§ GOAL A
Which cabinet ministers does the election report list as withstanding the NDP onslaught, and what role does each hold?
§ GOAL B
Carry on the election report from its final sentence.
--- Begin PASSAGE PROVIDED ---
Neil LeBlanc, former Tory cabinet minister in the Buchanan government, was returned by a huge majority in Argyle.

"I'm a little bit overwhelmed right now," said Mr. LeBlanc. He defeated Human Resources Minister Allister Surette.

Other new PC MLAs include Mike Baker (Lunenburg), Gordon Balser (Digby-Annapolis), Jim DeWolfe (Pictou East) and Jamie Muir (Truro-Bible Hill).

Cabinet ministers who proved strong enough to withstand the NDP onslaught included Premier Russell MacLellan in Cape Breton North; Wayne Gaudet (business and consumer services); Robbie Harrison (education); Don Downe (transportation); Ed Lorraine (agriculture); Ken MacAskill (natural resources); and Manning MacDonald (economic development).

Mr. MacDonald said despite winning his Cape Breton South seat, he was disappointed by the overall results.

"I think Premier MacLellan, when he meets with cabinet on Thursday, will outline his plans where we go from here," he said.
--- End PASSAGE PROVIDED ---
--- Begin DATA SECTION ---
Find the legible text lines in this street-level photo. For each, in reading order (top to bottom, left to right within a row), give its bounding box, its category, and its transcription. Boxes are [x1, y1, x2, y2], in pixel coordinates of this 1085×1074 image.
--- End DATA SECTION ---
§ EXERCISE RESULT A
- Russell MacLellan: Premier (Cape Breton North)
- Wayne Gaudet: business and consumer services
- Robbie Harrison: education
- Don Downe: transportation
- Ed Lorraine: agriculture
- Ken MacAskill: natural resources
- Manning MacDonald: economic development

§ EXERCISE RESULT B
Other Liberals who failed to make the grade were union leader Steve Drake (Cape Breton Centre), Eleanor Norrie (Truro-Bible Hill), and former leadership contender John Drish (Digby-Annapolis).

Liberal Roseanne Skoke, who lost to Mr. Hamm, said this is not the end for her or the Grits.

"A defeat is not necessarily a defeat," she said, adding: "We're going to be around for some time."

The Tories also had some tough losses Tuesday, including Alfie MacLeod, who lost his Cape Breton West seat to Liberal Russell MacKinnon, a former MLA.